Creato il 05 settembre 2010 da Laperonza

schifani.jpgMolto probabilmente fossi stato a Torino anch’io avrei partecipato alla contestazione contro Schifani, un po’ perché lo ritengo totalmente indegno di ricoprire il ruolo che ricopre (seconda carica dello Stato, pensa un po’ come siamo messi), un po’ perché abbiamo tutti l’impressione che l’unico modo di far sentire la nostra voce sia quello di urlare. Ci hanno privati della libertà di scegliere i nostri rappresentanti e provano costantemente (“legge bavaglio”) ad impedirci di esprimere il nostro pensiero.

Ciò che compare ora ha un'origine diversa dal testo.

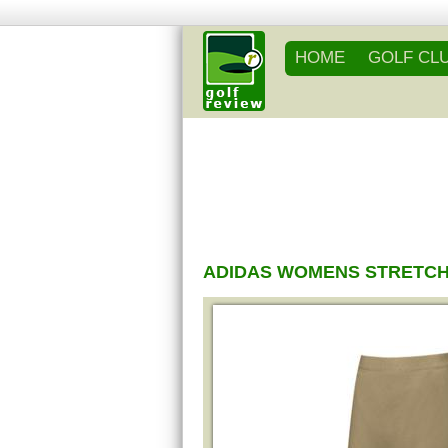
HOME
GOLF CL
ADIDAS WOMENS STRETCH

   Ma a mente fredda e da casa posso dire che non trovo giusto questo modo di fare politica. Lo ritengo violento, improduttivo e, in qualche caso, controproducente. Certo è che Schifani in questo modo può contrattaccare dicendo di essere stato contestato da un manipolo di facinorosi mentre per i contestatori sarebbe molto difficile dimostrare le proprie ragioni. Esistono forme di protesta molto più efficaci che, però, non necessitano di modi così irruenti. Penso a sit-in, a proteste silenziose, penso allo scrivere e al condividere idee.

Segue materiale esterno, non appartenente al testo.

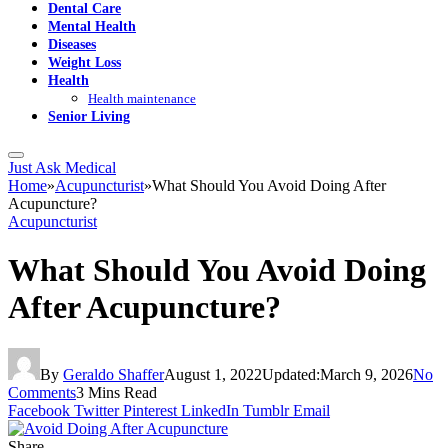
Dental Care
Mental Health
Diseases
Weight Loss
Health
Health maintenance
Senior Living
Just Ask Medical
Home
»
Acupuncturist
»
What Should You Avoid Doing After
Acupuncture?
Acupuncturist
What Should You Avoid Doing
After Acupuncture?
By
Geraldo Shaffer
August 1, 2022
Updated:
March 9, 2026
No
Comments
3 Mins Read
Facebook
Twitter
Pinterest
LinkedIn
Tumblr
Email
Share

   Non voglio però soffermarmi sulla questione di opportunità di questo tipo di manifestazione del dissenso. Mi interessa invece capire a che sia dovuta e perché la politica in generale abbia preso questa deriva violenta e irrispettosa della controparte. Analizzo quello che è accaduto in Italia dal 1994 ad oggi. Negli anni ’80, dopo la durezza e l’asprezza della politica del precedente decennio con tutto ciò che ne è scaturito in termini di lutti per il Paese, si era iniziato a fare politica con modi pacati, usando argomenti, evitando lo scontro. Il ritorno alla contestazione violenta lo si deve a Tangentopoli. Chi non ricorda il lancio di monetine a Craxi davanti all’Ergife? Il quel caso però la contestazione era dovuta all’esasperazione generale derivante dalle cronache politiche. Poi è arrivato Berlusconi.

   Berlusconi ha basato la sua politica fin dall’inizio sulla denigrazione dell’avversario. Ha lanciato continuativamente accuse – quasi sempre infondate – alla sinistra di essere fonte di ogni male. Ha deliberatamente insultato l’avversario evitando qualsiasi argomentazione diversa dall’ingiuria. Ha adoperato i mezzi di comunicazione che ha a sua disposizione per perpetuare questo genere di demolizione dell’avversario.

Berlusconi è – o almeno è stato finora – evidentemente la figura più forte nell’universo della politica italiana. E’ normale che gli altri si adeguino. Così assistiamo da anni a dibattiti televisivi in cui si gareggia più di ugola che di argomenti, ci si insulta, si prevarica, e spesso prevale il più aggressivo piuttosto che ci ha davvero ragione.

Abbiamo assistito ad anni di cappi blanditi in parlamento, di deputati che si picchiano, di ministri che insultano l’elettore che non vota per lui. Come possiamo aspettarci un comportamento diverso da quello cui abbiamo assistito a Torino?

Consentitemi, però, di manifestare l’amarezza che provo nel constatare la morte della dialettica e il livellamento verso il basso – molto basso – della qualità del confronto politico. Francamente è molto più triste sentire il segretario del maggiore partito di opposizione usare termini come “fogna” piuttosto che vedere cittadini indignati che perdono le staffe.